Apples were carried to Briton, but those varieties are not the ones which dominated. What would become the apple of the world, would arrive from King Henry VIII sending his botanist to Versailles France where those pips, or seeds would transform into something unique.

It was the French Margil apple, which would in England, produce a relative, which would become the Cox Orange Pippin. The apple is almost 200 years old, and is still the mainstay of English produce.

It was the English apples or seedlings which would arrive in the United States and in numbers of random seedlings which sprouted would begin changing the world of the apple. Apples were of two types, the cider and the eating kind. It was in France which it appears that apples began to be stabilized into a desert type. That is not to state that every apple seedling planted will produce like the parent, but Margil to Cox was an epic leap of eating quality passed on. From that generation in the same period of American apples, a number of standard varieties began to appear, and when a seedling out of thousands of seeds from the east grew in Minnesota, and was hardy, in the Wealthy, the next leap appeared in fruit quality which transferred wonderful genetics of like eating apples.

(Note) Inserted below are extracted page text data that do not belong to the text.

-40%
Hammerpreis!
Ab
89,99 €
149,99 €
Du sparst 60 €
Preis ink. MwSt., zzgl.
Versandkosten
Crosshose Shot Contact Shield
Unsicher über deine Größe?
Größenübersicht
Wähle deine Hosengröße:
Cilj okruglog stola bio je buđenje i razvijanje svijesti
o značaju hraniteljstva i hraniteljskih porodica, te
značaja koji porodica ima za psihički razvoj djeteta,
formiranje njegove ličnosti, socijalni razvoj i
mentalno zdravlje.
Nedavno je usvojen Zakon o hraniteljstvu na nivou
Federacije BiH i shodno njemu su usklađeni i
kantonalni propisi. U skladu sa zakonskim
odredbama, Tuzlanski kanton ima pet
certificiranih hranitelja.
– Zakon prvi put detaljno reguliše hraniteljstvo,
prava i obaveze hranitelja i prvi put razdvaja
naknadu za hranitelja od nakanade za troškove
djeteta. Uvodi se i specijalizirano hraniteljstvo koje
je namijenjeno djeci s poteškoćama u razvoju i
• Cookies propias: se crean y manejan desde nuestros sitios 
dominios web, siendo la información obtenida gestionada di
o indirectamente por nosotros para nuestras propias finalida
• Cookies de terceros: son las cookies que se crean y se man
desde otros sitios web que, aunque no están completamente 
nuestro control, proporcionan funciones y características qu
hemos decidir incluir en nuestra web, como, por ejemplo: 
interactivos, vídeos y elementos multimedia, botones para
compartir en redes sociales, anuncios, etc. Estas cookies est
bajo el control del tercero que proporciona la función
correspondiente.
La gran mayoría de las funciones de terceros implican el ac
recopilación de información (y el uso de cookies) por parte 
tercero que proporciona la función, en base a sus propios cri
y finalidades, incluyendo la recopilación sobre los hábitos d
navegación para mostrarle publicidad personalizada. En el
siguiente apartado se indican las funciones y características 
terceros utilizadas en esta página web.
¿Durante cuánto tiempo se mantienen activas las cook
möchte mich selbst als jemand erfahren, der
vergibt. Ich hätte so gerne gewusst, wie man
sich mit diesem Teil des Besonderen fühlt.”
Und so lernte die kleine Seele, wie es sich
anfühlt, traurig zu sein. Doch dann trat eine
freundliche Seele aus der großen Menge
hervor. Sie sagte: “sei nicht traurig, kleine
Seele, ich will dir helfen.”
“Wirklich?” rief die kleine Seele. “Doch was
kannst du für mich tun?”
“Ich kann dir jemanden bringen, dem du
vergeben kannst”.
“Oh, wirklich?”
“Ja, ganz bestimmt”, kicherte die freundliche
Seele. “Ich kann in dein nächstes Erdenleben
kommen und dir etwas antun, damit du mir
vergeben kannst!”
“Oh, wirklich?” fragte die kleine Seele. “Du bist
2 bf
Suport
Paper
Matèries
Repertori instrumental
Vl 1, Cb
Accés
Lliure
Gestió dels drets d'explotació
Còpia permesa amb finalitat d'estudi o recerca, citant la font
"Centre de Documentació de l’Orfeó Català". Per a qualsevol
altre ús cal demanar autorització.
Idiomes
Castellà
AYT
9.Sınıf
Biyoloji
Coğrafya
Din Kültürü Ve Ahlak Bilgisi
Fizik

While the Delicious has never produced numbers offspring to fill the markets, the Minnesota apples have produced numbers of fine apples which have advanced the stabilized structure.

Apples come in so many colors, flavors, shapes ans varieties that it seems like it will never run out of genetic diversity. There is no such thing as a bad apple. A bad apple is a wonderful cider apple. A tree which will not produce, is a tree to graft onto, and a good apple has in it's seeds, the genesis of so many new varieties.

So the history of apples comes to us from the Caucasian Mountains, down to the land of Armenia and Syria. Roman armies then transported them to Rome, where grafting and improving spread them in the empire, and into France, where the French undertook a breeding which set what apples really would begin to taste like in modern times. Cox Orange Pippin would be the foundation of what would become the apple flavor, which in those roots to America, in the New York. Massachusetts and Virginia areas would lay the foundation for the varieties moving into the Ohio, and then Minnesota.

It is almost scary to think how fragile an apple seedling is. Like Granny Smith found the Granny Smith apple growing in a cast away lot of apples in rubbish and in transplanting it, produced this marvelous variety, like the Northwest or Rhode Island Greening. If Margil had not appeared in France, what would apples be now? If Cox had not come from the Margil line, what would apples be? What of the American types from this group of apples, would we have anything that resembles what we have if Wealthy had not appeared.

In that, the Delicious apple is a good apple when grown in good soil, like Iowa. Most have left that apple behind as it should be, but how apples have advanced beyond Delicious, reveals how bad a number of apples really were. Apples used to make your eyes water and give you a gut ache.

I remember as a child eating Winesap, Jonathan, Baldwin from the old orchards, and then discovering the Haralson in how that apple was so far ahead of even the Delicious. It is relevant that Minnesota has not moved past it's Fireside of 80 years ago, and Honeycrisp is a fad in passing as growers are not producing this apple as they should, so they are horrid things, much like the original Granny Smith were delightful apples and now are nothing but things for the chickens to suffer through eating.

Apples are something that a person should live 500 years to be able to sample and grow so many new varieties to study. That honestly is the only reason I would ever want to live that long, just to grow things and learn of them.


With that I close on the heritage of apples. Those wonderful fruits which I hope that people would grow from seeds to see what they might have, to change the world.